If super-hot rock systems become commercially viable, geothermal could provide long-term, scalable, renewable baseload power in locations far from any volcanic activity. That’s the prize: a clean energy source that works everywhere, around the clock, with a tiny surface footprint.

How Geothermal Costs Compare

According to the International Renewable Energy Agency, geothermal power achieved a global weighted average cost of $0.060 per kilowatt-hour in 2024. For comparison, onshore wind came in at $0.034/kWh, solar at $0.043/kWh, hydropower at $0.057/kWh, and offshore wind at $0.079/kWh. On raw cost per kilowatt-hour, geothermal looks more expensive than wind and solar.

But that comparison misses something important. Wind and solar produce power only when the wind blows or the sun shines. To deliver reliable electricity around the clock, they need battery storage or natural gas backup plants, both of which add significant cost. Geothermal runs 24 hours a day, 365 days a year, with capacity factors (the percentage of time a plant actually produces power) typically above 90%. Solar panels operate at roughly 15 to 30% capacity factor depending on location, and wind turbines at 25 to 45%. When you account for the full cost of delivering dispatchable, always-on power, geothermal becomes much more competitive.
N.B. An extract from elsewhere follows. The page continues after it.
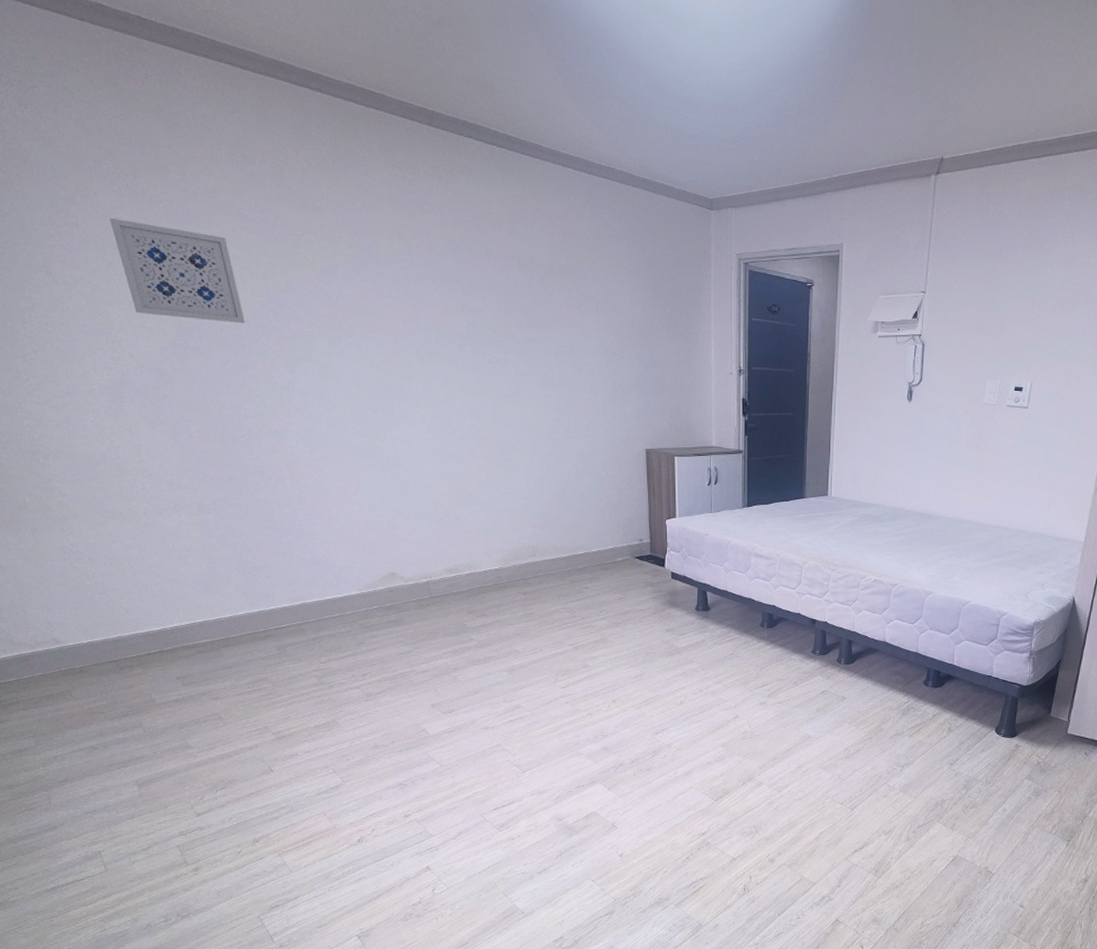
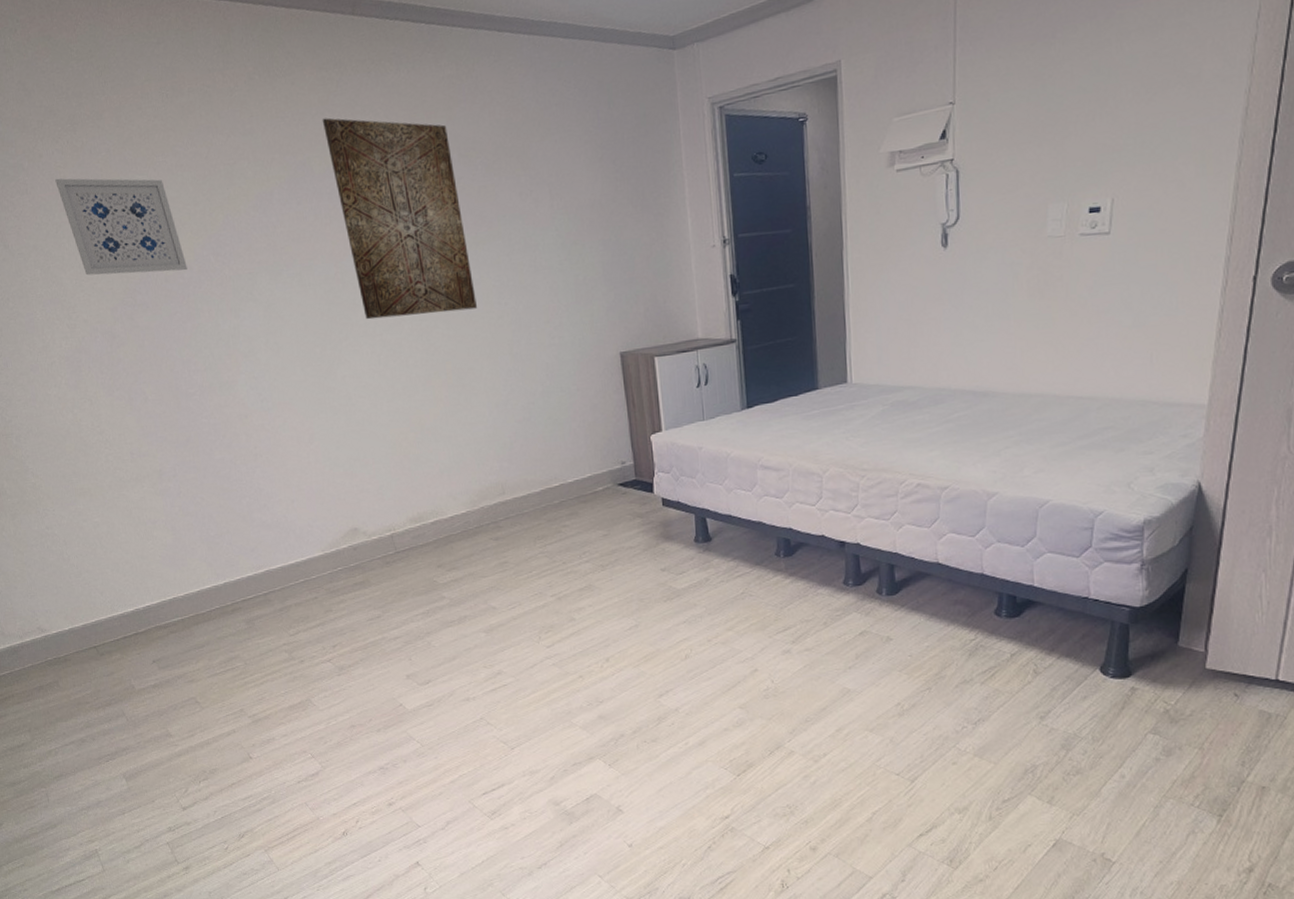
wall art: none [391,210,523,396] -> present [322,117,477,320]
The rapid drilling improvements seen at projects like Cape Station suggest costs will continue falling. Fervo’s 70% reduction in drilling time translates directly into lower well costs, since drilling is the single largest expense in any geothermal project. As the industry scales and standardizes equipment, the same learning-curve dynamics that drove solar panel prices down over the past two decades could apply to geothermal drilling.

Lithium From Geothermal Brines

Geothermal plants in certain regions pump up not just heat but mineral-rich brine. In California’s Salton Sea region, that brine contains significant concentrations of lithium, the critical mineral used in electric vehicle batteries and grid-scale energy storage. The U.S. Department of Energy estimates that the existing 400 megawatts of geothermal capacity in the Salton Sea area is already producing brine containing about 21,500 tons of lithium per year. That lithium isn’t currently being recovered, but extraction technologies are in active development.
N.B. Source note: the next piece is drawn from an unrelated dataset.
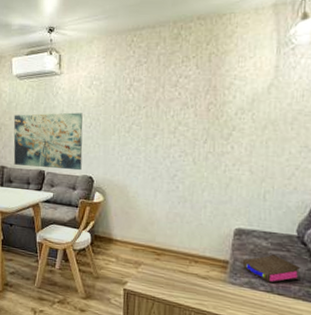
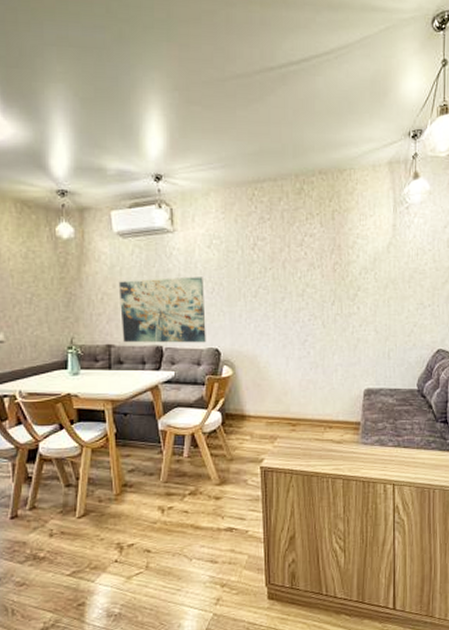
book: present [242,254,301,283] -> none [372,410,422,438]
The longer-term resource estimate for the region is enormous: roughly 3,400 kilotons of lithium classified as “probable,” meaning accessible with expected technology improvements. Producing lithium as a byproduct of geothermal electricity generation could simultaneously lower the cost of geothermal power (lithium sales offset operating costs) and reduce U.S. dependence on lithium imports. Several companies are building pilot extraction facilities in the area now.

What Stands in the Way

The biggest barrier is upfront cost and risk. Drilling a geothermal well costs millions of dollars, and unlike solar or wind, you don’t know exactly what you’ll find until you finish drilling. A well might hit lower temperatures than expected, or the rock might not fracture the way models predicted. This exploration risk makes financing difficult, especially for newer EGS and super-hot rock approaches where the track record is short.

Permitting is another bottleneck. Geothermal projects on federal land in the United States can take years to navigate environmental reviews, even though the surface footprint of a geothermal plant is a fraction of what a solar or wind farm requires for the same output. Several policy proposals aim to streamline this process, but progress has been slow.
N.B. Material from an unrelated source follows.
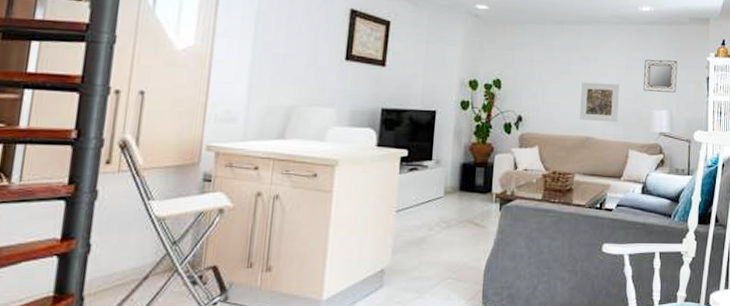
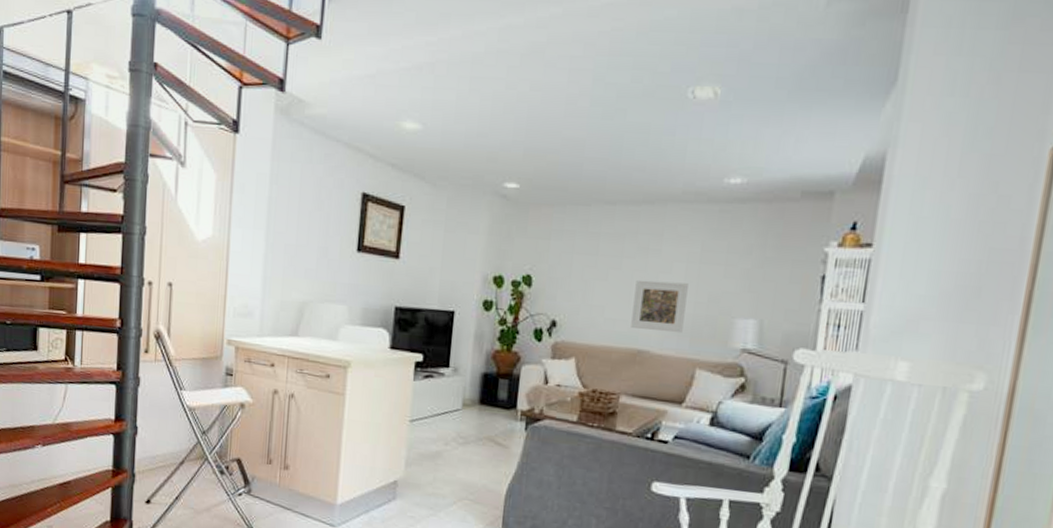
home mirror: present [643,59,678,93] -> none [722,250,778,297]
Workforce availability matters too. The oil and gas industry has the drilling expertise and equipment that geothermal needs, and companies like Fervo have actively recruited from that sector. But scaling from a handful of demonstration projects to hundreds of commercial installations will require a much larger pool of trained workers, specialized rigs, and supply chain capacity that doesn’t yet exist.

Despite these obstacles, the trajectory is clear. The technology works, costs are falling, and the value of always-on clean electricity is rising as grids absorb more intermittent solar and wind. Geothermal is shifting from a niche resource tied to geology to a broadly deployable energy source, and the next decade will determine how fast that shift happens.